PROBLEM DETAILS: Of all the entries below, only the lines from the one with "Compatibility check and" up to and including the one with "T-48, status: Zu erledigen -> In Arbeit" are to be duplicated exactly.

Change detection outputs:
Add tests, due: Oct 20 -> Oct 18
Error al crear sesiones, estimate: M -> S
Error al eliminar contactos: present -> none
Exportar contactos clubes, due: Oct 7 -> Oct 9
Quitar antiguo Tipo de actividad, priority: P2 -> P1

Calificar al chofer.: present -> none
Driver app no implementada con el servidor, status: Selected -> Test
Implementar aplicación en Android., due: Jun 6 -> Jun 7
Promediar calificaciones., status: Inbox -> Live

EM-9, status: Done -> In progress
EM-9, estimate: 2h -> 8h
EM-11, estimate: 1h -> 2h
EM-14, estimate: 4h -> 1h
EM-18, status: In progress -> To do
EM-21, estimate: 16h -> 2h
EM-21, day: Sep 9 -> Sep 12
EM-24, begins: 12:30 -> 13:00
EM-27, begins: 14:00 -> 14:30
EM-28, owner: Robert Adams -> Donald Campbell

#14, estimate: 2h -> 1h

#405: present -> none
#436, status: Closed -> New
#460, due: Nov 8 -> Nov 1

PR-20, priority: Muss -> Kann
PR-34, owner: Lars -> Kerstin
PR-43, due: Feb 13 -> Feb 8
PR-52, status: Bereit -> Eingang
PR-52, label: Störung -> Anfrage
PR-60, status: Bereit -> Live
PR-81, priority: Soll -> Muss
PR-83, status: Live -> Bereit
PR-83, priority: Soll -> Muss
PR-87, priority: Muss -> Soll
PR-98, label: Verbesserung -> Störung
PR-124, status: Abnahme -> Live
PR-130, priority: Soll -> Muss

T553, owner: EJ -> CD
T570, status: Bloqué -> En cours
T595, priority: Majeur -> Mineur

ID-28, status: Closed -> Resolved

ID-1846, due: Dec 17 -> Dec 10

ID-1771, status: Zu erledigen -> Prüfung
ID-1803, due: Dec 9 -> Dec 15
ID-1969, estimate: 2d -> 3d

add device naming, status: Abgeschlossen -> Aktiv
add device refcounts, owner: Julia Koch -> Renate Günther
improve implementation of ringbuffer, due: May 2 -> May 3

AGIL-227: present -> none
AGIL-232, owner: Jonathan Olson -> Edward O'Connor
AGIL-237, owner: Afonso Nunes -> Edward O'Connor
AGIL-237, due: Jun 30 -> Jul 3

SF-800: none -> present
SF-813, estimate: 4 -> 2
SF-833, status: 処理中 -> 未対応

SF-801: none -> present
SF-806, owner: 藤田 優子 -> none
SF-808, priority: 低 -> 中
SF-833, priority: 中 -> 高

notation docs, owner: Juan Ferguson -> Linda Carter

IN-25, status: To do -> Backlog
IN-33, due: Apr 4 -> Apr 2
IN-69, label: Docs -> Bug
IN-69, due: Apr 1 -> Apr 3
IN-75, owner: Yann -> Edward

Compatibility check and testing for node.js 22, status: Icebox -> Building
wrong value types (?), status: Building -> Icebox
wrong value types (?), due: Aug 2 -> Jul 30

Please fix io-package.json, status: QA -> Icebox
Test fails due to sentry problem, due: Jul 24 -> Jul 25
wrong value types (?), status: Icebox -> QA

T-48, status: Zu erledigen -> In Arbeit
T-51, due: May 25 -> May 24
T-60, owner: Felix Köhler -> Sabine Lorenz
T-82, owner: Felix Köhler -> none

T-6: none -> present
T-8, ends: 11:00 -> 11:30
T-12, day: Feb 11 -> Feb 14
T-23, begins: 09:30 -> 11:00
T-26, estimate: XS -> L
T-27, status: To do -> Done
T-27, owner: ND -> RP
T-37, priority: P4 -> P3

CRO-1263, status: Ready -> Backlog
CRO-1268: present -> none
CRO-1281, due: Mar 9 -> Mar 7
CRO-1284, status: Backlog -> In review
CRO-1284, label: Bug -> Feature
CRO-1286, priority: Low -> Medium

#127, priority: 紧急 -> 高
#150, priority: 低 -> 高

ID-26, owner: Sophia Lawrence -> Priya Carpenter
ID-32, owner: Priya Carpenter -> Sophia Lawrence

RESULT OF THIS EXERCISE:
Compatibility check and testing for node.js 22, status: Icebox -> Building
wrong value types (?), status: Building -> Icebox
wrong value types (?), due: Aug 2 -> Jul 30

Please fix io-package.json, status: QA -> Icebox
Test fails due to sentry problem, due: Jul 24 -> Jul 25
wrong value types (?), status: Icebox -> QA

T-48, status: Zu erledigen -> In Arbeit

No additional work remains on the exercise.